AIM OF THE EXERCISE: Please show each line of the rows below that contains the word "управления". Case matters.

RECORDS FOR PROCESSING:
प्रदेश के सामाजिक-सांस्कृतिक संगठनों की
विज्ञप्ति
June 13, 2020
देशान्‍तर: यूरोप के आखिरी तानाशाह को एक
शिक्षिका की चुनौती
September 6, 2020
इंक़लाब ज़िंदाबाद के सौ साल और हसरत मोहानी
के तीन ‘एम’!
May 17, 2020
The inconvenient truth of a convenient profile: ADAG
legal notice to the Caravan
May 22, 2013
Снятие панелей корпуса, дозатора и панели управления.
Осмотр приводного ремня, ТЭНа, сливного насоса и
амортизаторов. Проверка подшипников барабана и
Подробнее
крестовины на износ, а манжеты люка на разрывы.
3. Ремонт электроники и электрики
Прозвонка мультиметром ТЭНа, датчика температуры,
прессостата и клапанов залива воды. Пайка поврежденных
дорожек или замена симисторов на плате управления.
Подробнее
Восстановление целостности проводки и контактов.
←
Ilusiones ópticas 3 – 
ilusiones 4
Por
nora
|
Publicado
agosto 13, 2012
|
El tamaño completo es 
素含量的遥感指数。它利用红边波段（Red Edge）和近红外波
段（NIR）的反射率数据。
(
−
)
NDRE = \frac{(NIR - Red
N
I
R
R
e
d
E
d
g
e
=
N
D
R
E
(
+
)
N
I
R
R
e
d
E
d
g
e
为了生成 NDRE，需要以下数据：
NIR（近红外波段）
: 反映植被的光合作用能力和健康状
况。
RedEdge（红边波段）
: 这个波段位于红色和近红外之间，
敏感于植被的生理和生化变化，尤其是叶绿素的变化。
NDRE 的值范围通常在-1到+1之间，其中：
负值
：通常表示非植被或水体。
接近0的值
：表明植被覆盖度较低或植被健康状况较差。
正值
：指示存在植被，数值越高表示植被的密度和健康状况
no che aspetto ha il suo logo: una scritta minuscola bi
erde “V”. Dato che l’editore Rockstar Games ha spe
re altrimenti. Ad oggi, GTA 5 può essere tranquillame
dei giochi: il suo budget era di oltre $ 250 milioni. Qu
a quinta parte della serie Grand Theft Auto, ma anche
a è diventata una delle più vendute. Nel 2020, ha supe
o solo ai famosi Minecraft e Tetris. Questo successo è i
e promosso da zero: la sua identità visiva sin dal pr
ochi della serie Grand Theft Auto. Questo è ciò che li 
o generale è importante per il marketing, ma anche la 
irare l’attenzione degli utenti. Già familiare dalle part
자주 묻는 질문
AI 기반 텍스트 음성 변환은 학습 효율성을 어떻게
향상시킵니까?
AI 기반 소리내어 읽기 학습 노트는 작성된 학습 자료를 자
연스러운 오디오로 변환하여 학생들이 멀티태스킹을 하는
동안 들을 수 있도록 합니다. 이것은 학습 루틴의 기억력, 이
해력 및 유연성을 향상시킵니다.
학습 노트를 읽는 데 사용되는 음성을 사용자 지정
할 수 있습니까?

RESPONSE TO THIS EXERCISE:
Снятие панелей корпуса, дозатора и панели управления.
дорожек или замена симисторов на плате управления.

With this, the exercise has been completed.